A Revanche
Ledice Pereira
Eram duas horas da manhã, quando Rafael entrou pé ante pé, depois de custar a achar o buraco da fechadura.
Nem acendeu a luz. Foi andando devagar, tentando não trombar em nada para não acordar Palmira. Mas a mulher estava com o olho mais que aberto. Esperou que o marido entrasse no quarto e gritou:
– Isso são horas?
Rafael tentou, em vão, inventar uma desculpa esfarrapada. Primeiro, que estava fazendo hora extra.
– Sei, sei – ela murmurou, franzindo a testa – e esse bafo de bebida que está chegando até aqui?
Apesar da raiva, sabia que não conseguiria manter qualquer tipo de conversação porque Rafael estava mais pra lá do que pra cá.
Mandou-o dormir no outro quarto. Não suportaria aguentar aquele odor de bebida misturado a um perfume barato.

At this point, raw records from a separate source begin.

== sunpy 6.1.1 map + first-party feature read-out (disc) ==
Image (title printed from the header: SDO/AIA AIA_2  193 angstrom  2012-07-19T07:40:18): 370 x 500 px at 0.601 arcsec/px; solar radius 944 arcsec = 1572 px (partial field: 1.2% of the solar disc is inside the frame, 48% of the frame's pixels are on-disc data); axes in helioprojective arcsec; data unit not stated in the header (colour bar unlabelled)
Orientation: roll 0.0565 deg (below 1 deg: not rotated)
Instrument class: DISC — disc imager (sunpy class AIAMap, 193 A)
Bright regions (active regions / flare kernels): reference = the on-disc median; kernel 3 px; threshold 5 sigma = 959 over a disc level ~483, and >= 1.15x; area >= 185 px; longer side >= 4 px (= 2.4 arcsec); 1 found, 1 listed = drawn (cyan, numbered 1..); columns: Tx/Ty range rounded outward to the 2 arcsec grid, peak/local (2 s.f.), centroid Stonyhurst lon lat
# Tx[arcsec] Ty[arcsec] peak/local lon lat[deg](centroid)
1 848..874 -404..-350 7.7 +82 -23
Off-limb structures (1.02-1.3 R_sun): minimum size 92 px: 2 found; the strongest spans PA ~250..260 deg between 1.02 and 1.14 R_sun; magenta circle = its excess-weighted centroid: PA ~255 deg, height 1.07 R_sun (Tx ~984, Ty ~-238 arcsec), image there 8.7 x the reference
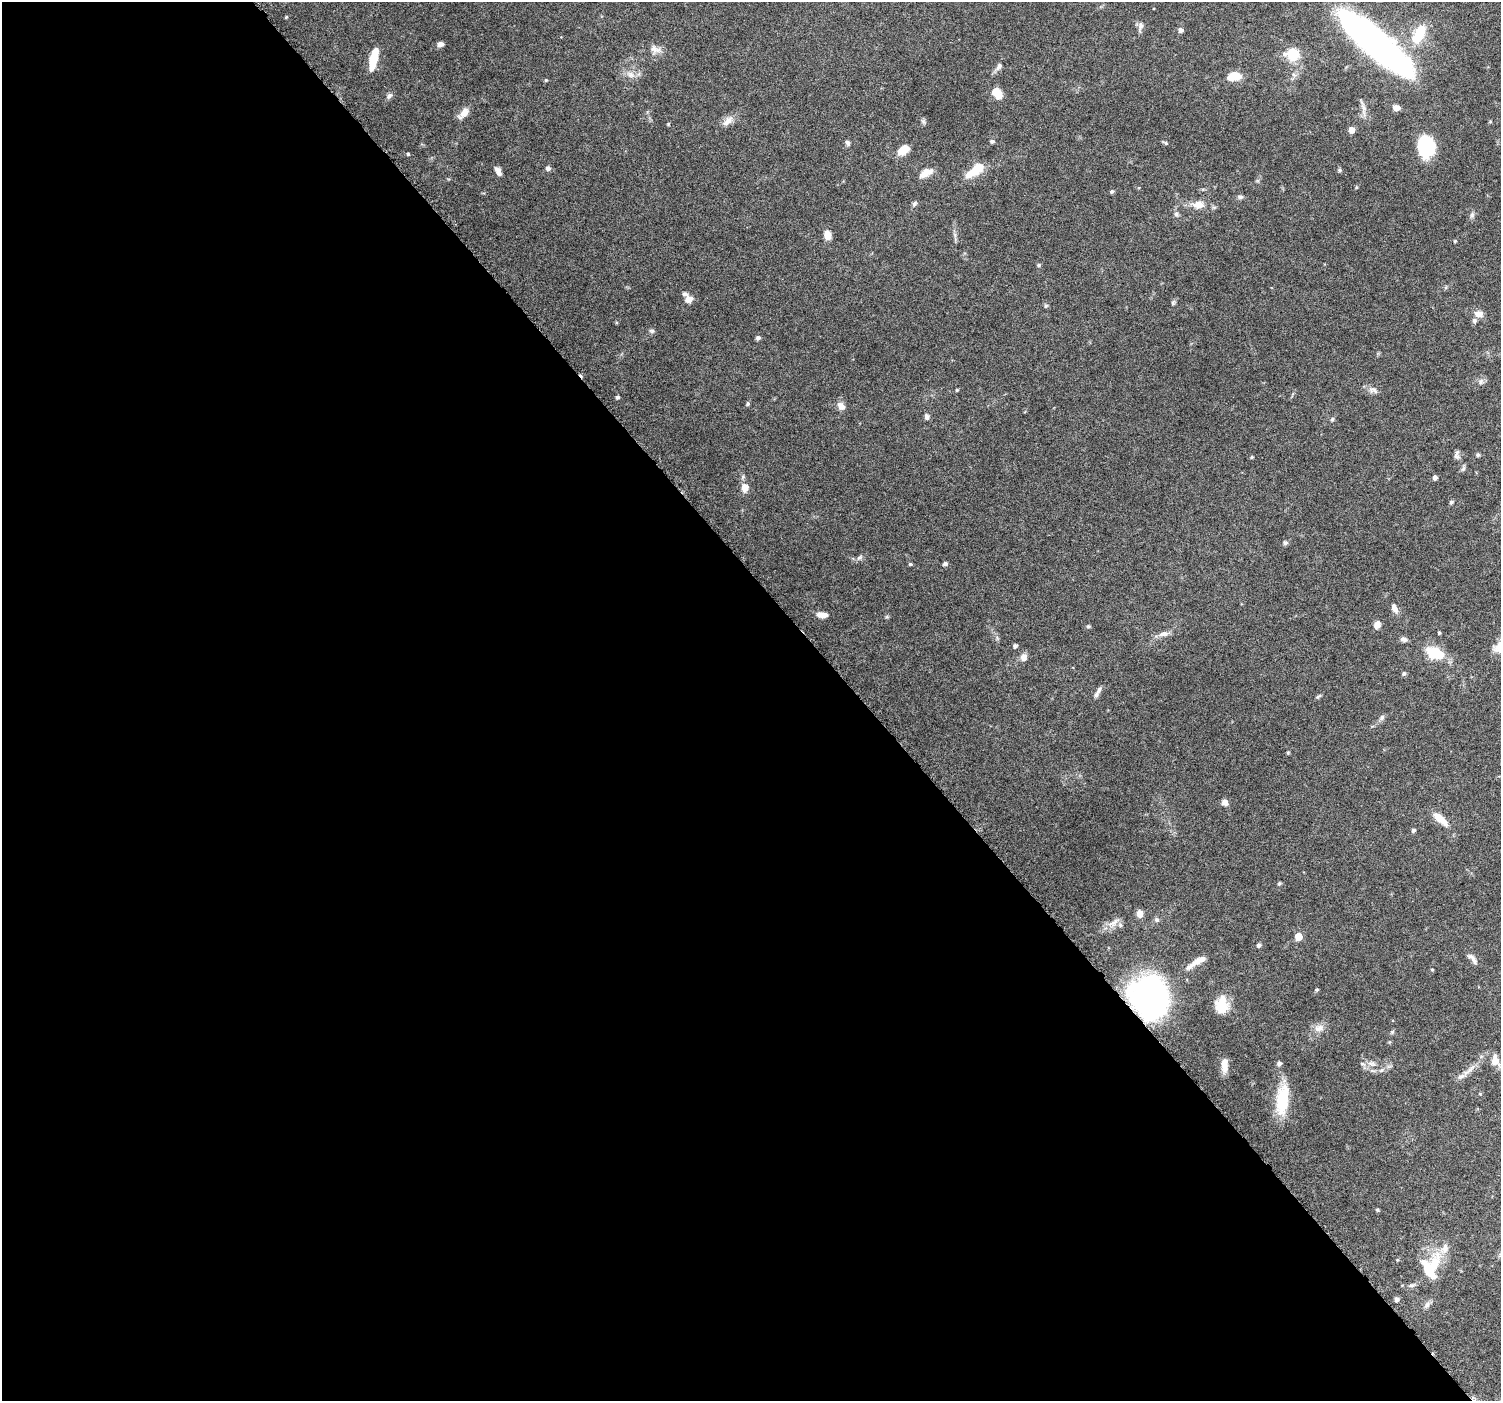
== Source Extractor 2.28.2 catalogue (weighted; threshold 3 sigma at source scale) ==
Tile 9 of 4 x 4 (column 1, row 3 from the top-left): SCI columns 14-1512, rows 1618-3016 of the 6018 x 5967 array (HDU 1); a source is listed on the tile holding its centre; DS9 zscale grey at full resolution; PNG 1503 x 1403 px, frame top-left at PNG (2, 2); no overlay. Shown black and unused: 57% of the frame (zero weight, under 6 of 12 exposures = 1% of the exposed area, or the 3 px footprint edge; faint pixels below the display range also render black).
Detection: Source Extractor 2.28.2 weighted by HDU 2 'WHT'; one run over the whole footprint, this tile lists its part. Background 0.0622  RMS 0.0027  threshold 0.011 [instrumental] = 3 sigma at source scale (4.09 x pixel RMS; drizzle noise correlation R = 1.36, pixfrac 0.8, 0.0396/0.0396 arcsec/px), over >= 5 px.
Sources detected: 127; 6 inside a brighter object's white glare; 1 cosmic-ray / hot-pixel residue — not listed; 9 inside a brighter listed object's ellipse — not listed separately; the other 111 listed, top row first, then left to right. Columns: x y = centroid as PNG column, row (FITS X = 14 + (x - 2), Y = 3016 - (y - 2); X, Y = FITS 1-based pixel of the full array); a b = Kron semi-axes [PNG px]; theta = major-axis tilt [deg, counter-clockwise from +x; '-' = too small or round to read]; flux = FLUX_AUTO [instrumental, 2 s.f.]
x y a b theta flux
286 17 5 4 - 0.24
1140 26 12 7 80 0.97
1180 30 5 4 - 0.99
1417 37 22 14 36 6.3
440 44 7 6 - 0.94
1378 47 66 21 -41 99
655 49 16 9 -20 1.7
1293 54 6 6 - 23
373 59 22 7 77 6.3
999 66 12 7 55 1
631 75 12 8 -25 1.6
1294 75 6 4 -19 0.44
1236 76 9 8 - 3.7
546 80 4 4 - 0.3
998 95 7 7 - 2.6
389 96 9 6 51 0.73
1363 108 13 6 -69 1.3
1396 108 7 6 - 1.2
464 113 14 7 48 2.4
728 121 18 8 44 1.9
668 124 4 4 - 0.23
1351 130 5 5 - 2.3
992 141 5 5 - 0.49
848 143 8 5 -64 0.55
1165 143 8 4 -28 0.39
1427 145 19 15 -79 16
904 150 12 7 33 3.9
408 154 4 4 - 0.28
548 168 5 5 - 0.91
975 170 23 9 35 6.2
1339 170 6 4 -89 0.36
498 171 11 5 -61 1.2
926 173 17 8 30 2.6
1356 187 4 4 - 0.26
1112 191 5 4 - 0.48
1240 197 8 5 -10 0.59
914 204 7 5 44 0.52
1198 205 12 8 5 2.8
1176 214 7 6 - 0.69
1472 215 8 6 75 0.65
827 235 10 7 -75 2.1
1455 241 4 4 - 0.23
1039 265 5 4 - 0.39
689 299 9 7 19 1.7
1173 303 8 5 64 0.45
1046 306 6 5 - 0.41
1479 314 12 8 -12 1.6
652 331 8 5 -14 0.53
758 338 5 5 - 0.69
1481 382 9 5 63 0.76
957 390 4 4 - 0.25
1373 390 14 8 -21 1.3
617 397 5 4 - 0.53
748 404 5 4 - 0.46
841 406 12 9 -50 1.4
927 417 7 6 - 0.78
1332 419 6 5 - 0.37
1457 455 13 7 89 0.89
1478 455 4 4 - 0.54
1252 457 4 4 - 0.27
1435 478 5 4 - 0.77
745 487 9 7 -81 2.3
1451 502 5 4 - 0.49
1285 543 6 5 - 0.59
859 557 10 5 41 0.67
910 564 4 4 - 0.36
945 564 5 4 - 0.69
1394 608 13 7 -67 1.2
822 615 12 6 -6 1.8
1377 625 9 7 69 1.5
1088 626 6 4 20 0.36
1439 633 4 3 - 0.28
1164 634 15 7 10 1.5
1404 639 9 6 -20 0.82
1500 644 24 8 42 2.3
1015 646 5 4 - 0.62
1435 653 17 10 -20 9.8
1024 657 9 8 - 1.5
1404 674 5 5 - 0.56
1099 689 10 5 68 0.76
1318 696 9 3 24 0.36
1382 717 8 6 73 0.65
1225 802 8 7 - 1.1
1440 819 21 8 -40 3.7
1413 830 5 4 - 0.57
1279 883 5 4 - 0.31
1140 914 9 8 - 1.3
1156 920 6 6 - 0.57
1114 922 20 7 36 1.9
1298 937 5 5 - 4.5
1259 945 5 5 - 0.56
1473 959 17 6 -50 1.2
1199 961 23 7 27 2.3
1432 969 5 3 - 0.22
1317 990 4 4 - 0.35
1147 997 20 15 40 110
1222 1005 20 14 -90 5.4
1319 1028 15 10 11 1.8
1392 1032 6 4 46 0.36
1495 1061 15 10 -87 2.4
1279 1063 5 5 - 0.84
1372 1064 12 7 -4 1.4
1224 1067 16 9 -89 2.2
1381 1070 7 5 22 0.68
1373 1071 7 4 -19 0.5
1461 1076 11 6 24 1.1
1480 1094 4 3 - 0.22
1282 1100 36 14 83 9.8
1378 1210 6 3 -71 0.27
1431 1267 39 27 77 11
1396 1299 5 5 - 0.92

Estava muito brava! Estava puta mesmo! Custou a dormir. Perguntava-se por onde andara aquele sem vergonha.
Dia seguinte, Rafael acordou cedo. Deixou que a água caísse sobre a cabeça esperando que a ressaca passasse. Tinha consciência de que dessa vez havia se excedido.
Entrou na cozinha, onde Palmira passava o café e tentou dar-lhe um beijo, mostrando seu melhor sorriso, procurando não demonstrar a dor que sentia na cabeça pesada.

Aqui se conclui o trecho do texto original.